Request: Reproduce the entries below in full, swapping every occurrence of "Round sheet" for "Inspection sheet" and leaving everything else as it is.

(Extracted records)
----------

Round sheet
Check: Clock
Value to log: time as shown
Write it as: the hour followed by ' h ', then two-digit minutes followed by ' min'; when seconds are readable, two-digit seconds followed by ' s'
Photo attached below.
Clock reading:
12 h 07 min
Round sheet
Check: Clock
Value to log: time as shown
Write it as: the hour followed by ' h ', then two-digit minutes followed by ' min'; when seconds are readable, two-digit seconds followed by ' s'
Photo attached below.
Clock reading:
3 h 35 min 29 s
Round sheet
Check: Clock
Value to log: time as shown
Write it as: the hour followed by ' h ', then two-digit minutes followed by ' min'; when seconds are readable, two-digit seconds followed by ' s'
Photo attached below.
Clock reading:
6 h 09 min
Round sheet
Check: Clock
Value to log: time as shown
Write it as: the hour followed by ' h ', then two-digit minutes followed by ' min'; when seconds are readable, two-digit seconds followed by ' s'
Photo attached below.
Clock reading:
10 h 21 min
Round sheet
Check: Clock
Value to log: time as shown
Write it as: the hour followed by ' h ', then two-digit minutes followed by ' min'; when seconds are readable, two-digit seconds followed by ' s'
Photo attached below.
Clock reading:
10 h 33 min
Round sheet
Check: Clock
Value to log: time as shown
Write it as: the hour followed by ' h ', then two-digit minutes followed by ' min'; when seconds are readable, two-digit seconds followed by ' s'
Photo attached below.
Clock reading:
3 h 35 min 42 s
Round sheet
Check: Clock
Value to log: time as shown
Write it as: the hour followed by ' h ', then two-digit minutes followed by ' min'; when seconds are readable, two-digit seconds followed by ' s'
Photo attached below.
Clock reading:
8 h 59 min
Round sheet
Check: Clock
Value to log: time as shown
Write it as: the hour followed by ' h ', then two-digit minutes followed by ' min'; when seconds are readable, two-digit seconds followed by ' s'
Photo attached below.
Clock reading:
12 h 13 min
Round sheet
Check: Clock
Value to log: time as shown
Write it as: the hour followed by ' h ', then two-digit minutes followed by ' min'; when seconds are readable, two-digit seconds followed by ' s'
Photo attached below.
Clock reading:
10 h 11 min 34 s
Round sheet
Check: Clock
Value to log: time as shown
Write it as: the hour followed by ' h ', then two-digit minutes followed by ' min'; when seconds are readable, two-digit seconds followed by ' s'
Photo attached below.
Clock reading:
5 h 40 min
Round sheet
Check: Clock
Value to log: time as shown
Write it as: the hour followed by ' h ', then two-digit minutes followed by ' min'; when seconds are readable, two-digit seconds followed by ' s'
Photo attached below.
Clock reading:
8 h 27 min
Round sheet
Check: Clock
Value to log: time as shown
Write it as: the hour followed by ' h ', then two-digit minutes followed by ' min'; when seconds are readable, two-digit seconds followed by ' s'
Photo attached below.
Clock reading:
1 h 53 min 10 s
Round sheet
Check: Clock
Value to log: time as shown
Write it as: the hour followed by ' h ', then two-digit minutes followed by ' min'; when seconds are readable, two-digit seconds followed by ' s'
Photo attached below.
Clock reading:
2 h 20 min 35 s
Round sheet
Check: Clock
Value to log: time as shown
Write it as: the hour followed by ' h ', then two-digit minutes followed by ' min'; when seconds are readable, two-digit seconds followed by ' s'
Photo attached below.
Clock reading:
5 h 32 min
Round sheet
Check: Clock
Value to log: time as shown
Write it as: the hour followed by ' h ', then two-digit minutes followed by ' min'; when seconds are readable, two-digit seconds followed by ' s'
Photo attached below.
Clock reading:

----------

Solution to this exercise:
Inspection sheet
Check: Clock
Value to log: time as shown
Write it as: the hour followed by ' h ', then two-digit minutes followed by ' min'; when seconds are readable, two-digit seconds followed by ' s'
Photo attached below.
Clock reading:
12 h 07 min
Inspection sheet
Check: Clock
Value to log: time as shown
Write it as: the hour followed by ' h ', then two-digit minutes followed by ' min'; when seconds are readable, two-digit seconds followed by ' s'
Photo attached below.
Clock reading:
3 h 35 min 29 s
Inspection sheet
Check: Clock
Value to log: time as shown
Write it as: the hour followed by ' h ', then two-digit minutes followed by ' min'; when seconds are readable, two-digit seconds followed by ' s'
Photo attached below.
Clock reading:
6 h 09 min
Inspection sheet
Check: Clock
Value to log: time as shown
Write it as: the hour followed by ' h ', then two-digit minutes followed by ' min'; when seconds are readable, two-digit seconds followed by ' s'
Photo attached below.
Clock reading:
10 h 21 min
Inspection sheet
Check: Clock
Value to log: time as shown
Write it as: the hour followed by ' h ', then two-digit minutes followed by ' min'; when seconds are readable, two-digit seconds followed by ' s'
Photo attached below.
Clock reading:
10 h 33 min
Inspection sheet
Check: Clock
Value to log: time as shown
Write it as: the hour followed by ' h ', then two-digit minutes followed by ' min'; when seconds are readable, two-digit seconds followed by ' s'
Photo attached below.
Clock reading:
3 h 35 min 42 s
Inspection sheet
Check: Clock
Value to log: time as shown
Write it as: the hour followed by ' h ', then two-digit minutes followed by ' min'; when seconds are readable, two-digit seconds followed by ' s'
Photo attached below.
Clock reading:
8 h 59 min
Inspection sheet
Check: Clock
Value to log: time as shown
Write it as: the hour followed by ' h ', then two-digit minutes followed by ' min'; when seconds are readable, two-digit seconds followed by ' s'
Photo attached below.
Clock reading:
12 h 13 min
Inspection sheet
Check: Clock
Value to log: time as shown
Write it as: the hour followed by ' h ', then two-digit minutes followed by ' min'; when seconds are readable, two-digit seconds followed by ' s'
Photo attached below.
Clock reading:
10 h 11 min 34 s
Inspection sheet
Check: Clock
Value to log: time as shown
Write it as: the hour followed by ' h ', then two-digit minutes followed by ' min'; when seconds are readable, two-digit seconds followed by ' s'
Photo attached below.
Clock reading:
5 h 40 min
Inspection sheet
Check: Clock
Value to log: time as shown
Write it as: the hour followed by ' h ', then two-digit minutes followed by ' min'; when seconds are readable, two-digit seconds followed by ' s'
Photo attached below.
Clock reading:
8 h 27 min
Inspection sheet
Check: Clock
Value to log: time as shown
Write it as: the hour followed by ' h ', then two-digit minutes followed by ' min'; when seconds are readable, two-digit seconds followed by ' s'
Photo attached below.
Clock reading:
1 h 53 min 10 s
Inspection sheet
Check: Clock
Value to log: time as shown
Write it as: the hour followed by ' h ', then two-digit minutes followed by ' min'; when seconds are readable, two-digit seconds followed by ' s'
Photo attached below.
Clock reading:
2 h 20 min 35 s
Inspection sheet
Check: Clock
Value to log: time as shown
Write it as: the hour followed by ' h ', then two-digit minutes followed by ' min'; when seconds are readable, two-digit seconds followed by ' s'
Photo attached below.
Clock reading:
5 h 32 min
Inspection sheet
Check: Clock
Value to log: time as shown
Write it as: the hour followed by ' h ', then two-digit minutes followed by ' min'; when seconds are readable, two-digit seconds followed by ' s'
Photo attached below.
Clock reading:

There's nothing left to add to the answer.